M. Bernard Toulemonde a constaté que l'enseignement privé bénéficiait d'une souplesse de gestion que l'on ne retrouvait pas dans l'enseignement public, celle-ci résultant du fait que la notion de poste n'existe pas dans le privé, où seules les heures d'enseignement sont prises en considération. En outre, les chefs d'établissement de l'enseignement privé ont la faculté d'attribuer aux enseignants un service incomplet, le demi-service constituant un seuil en-deçà duquel les personnels ont un statut de contractuel de droit public ; au-delà de ce seuil, le chef d'établissement dispose de la liberté nécessaire à l'adaptation aux besoins.

Il a cependant précisé que les personnels de l'enseignement privé se plaignaient de ce système et a enfin rappelé que le régime des décharges syndicales était identique, depuis 1976, dans l'enseignement public et dans l'enseignement privé.

M. Adrien Gouteyron, président, a demandé si la conversion de la masse horaire attribuée aux inspections d'académie en postes équivalents temps plein faisait l'objet d'une concertation avec les représentants des enseignants.

M. Bernard Toulemonde a précisé que la structure pédagogique finale résultant des moyens alloués faisait effectivement l'objet d'un examen en comité technique paritaire.

M. Francis Grignon, rapporteur, s'est enquis du recours à des personnels extérieurs à l'éducation nationale pour dispenser des enseignements.

M. Bernard Toulemonde a rappelé qu'un décret de 1993 permettait de créer des professeurs associés dans le second degré, à l'image du système existant dans l'enseignement supérieur, mais que ce décret n'avait jamais été appliqué.

M. Adrien Gouteyron, président, a évoqué la mise en oeuvre progressive du système des décharges.

M. Bernard Toulemonde a rappelé que les décharges de directeurs d'école représentaient 6.797 postes, auxquels il fallait ajouter 1.668 postes de maîtres des classes d'application des anciennes écoles normales.

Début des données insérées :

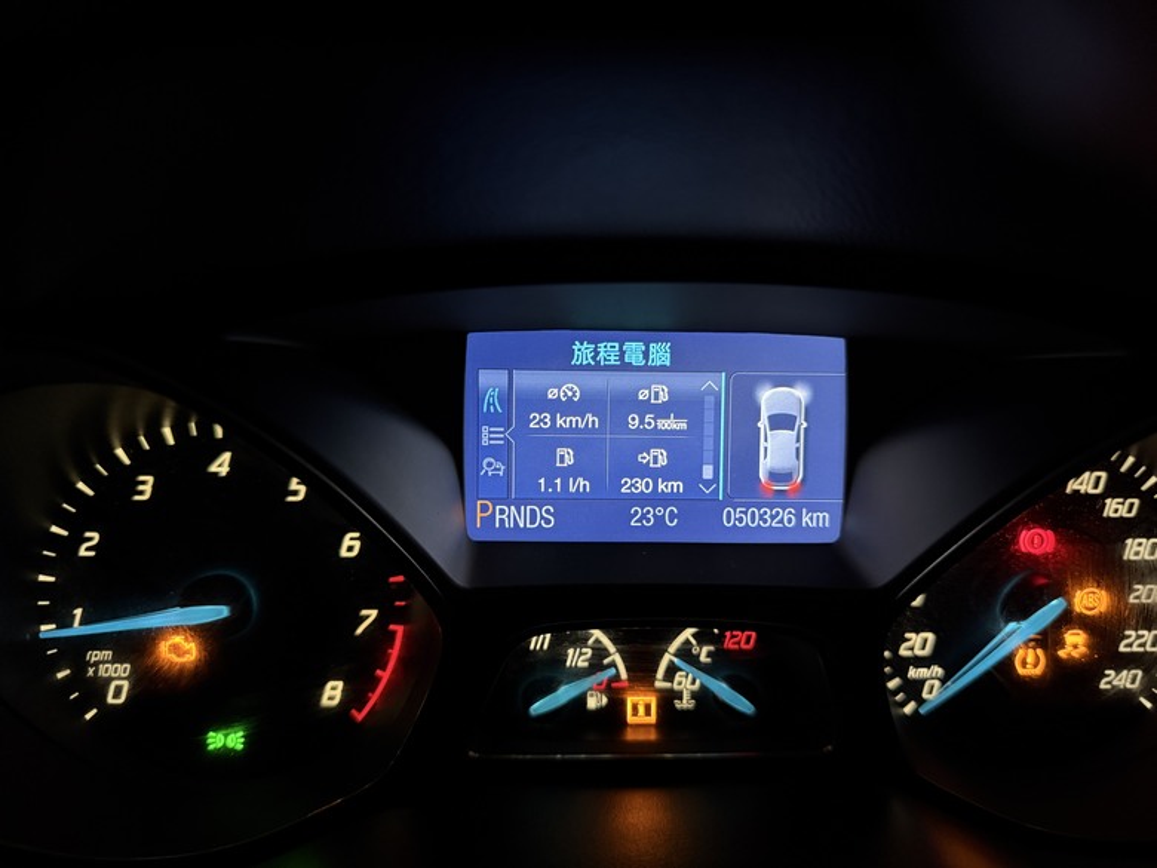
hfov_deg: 71.6
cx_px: 578
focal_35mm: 24
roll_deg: -0.1
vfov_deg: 56.8
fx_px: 802
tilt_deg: -20.7
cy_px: 434
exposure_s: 1/31
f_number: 1.78
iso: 800
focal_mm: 6.76
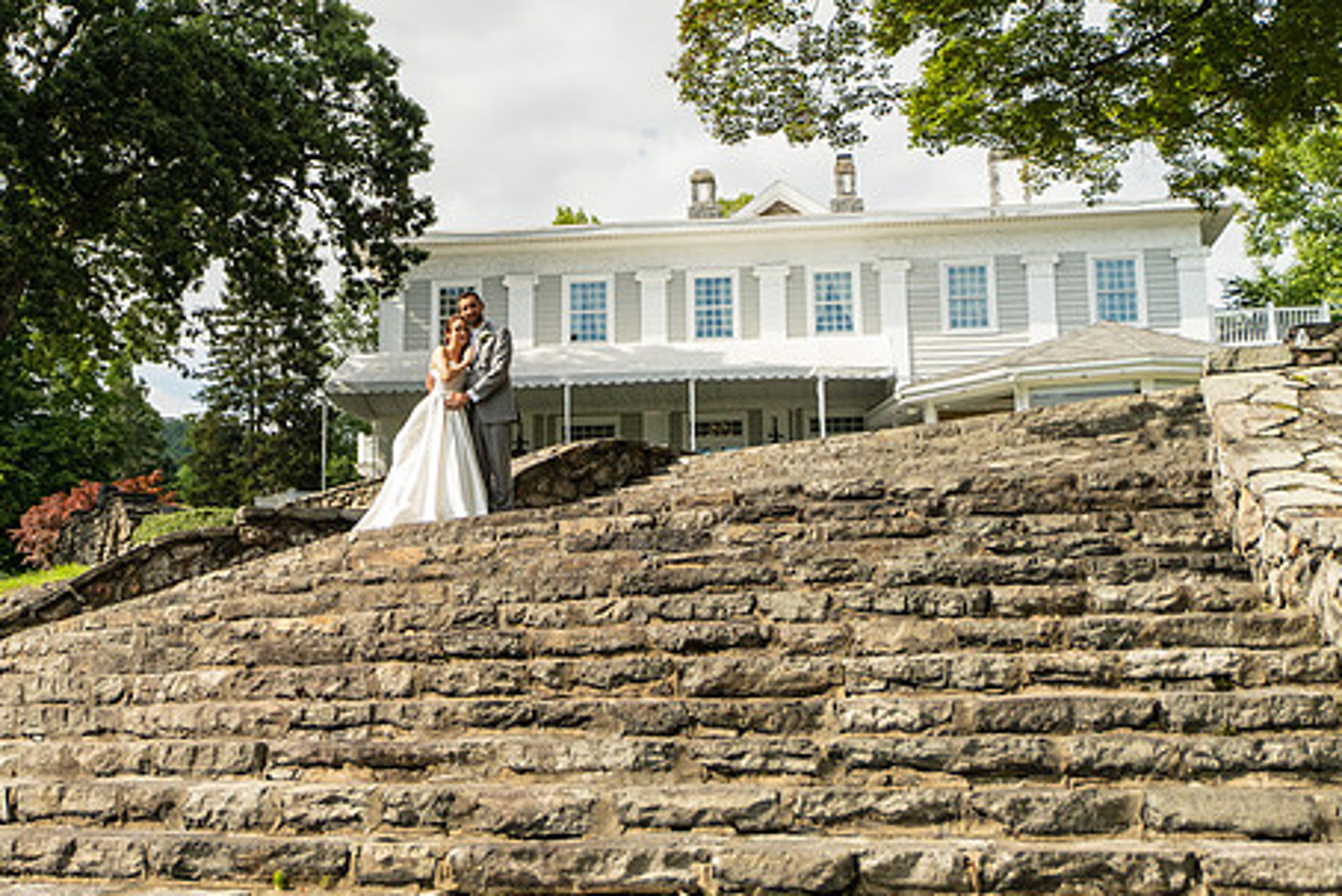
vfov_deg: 29.2
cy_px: 359
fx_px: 1715
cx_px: 559
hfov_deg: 42.6
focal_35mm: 46
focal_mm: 36
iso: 1000
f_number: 2.8
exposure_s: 1/8000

Il a fait observer que l'intérêt des élèves justifiait parfois une extension des décharges partielles.

M. Jean Bernadaux a souhaité obtenir des précisions sur le système régissant les décharges des directeurs des écoles parisiennes.

M. Bernard Toulemonde a rappelé que tous les directeurs d'école de l'ancien département de la Seine bénéficiaient d'une décharge totale de service, quels que soient les effectifs de l'école qu'ils dirigent, le coût de cette mesure étant supporté par la Ville de Paris.

M. Adrien Gouteyron, président, a enfin évoqué les obligations de service des professeurs de classes préparatoires.

M. Bernard Toulemonde a précisé que ces professeurs agrégés accomplissaient huit heures de service hebdomadaire ; celles-ci sont complétées par un volume important d'heures supplémentaires qui sont justifiées par la nécessité d'une préparation intensive des élèves aux concours.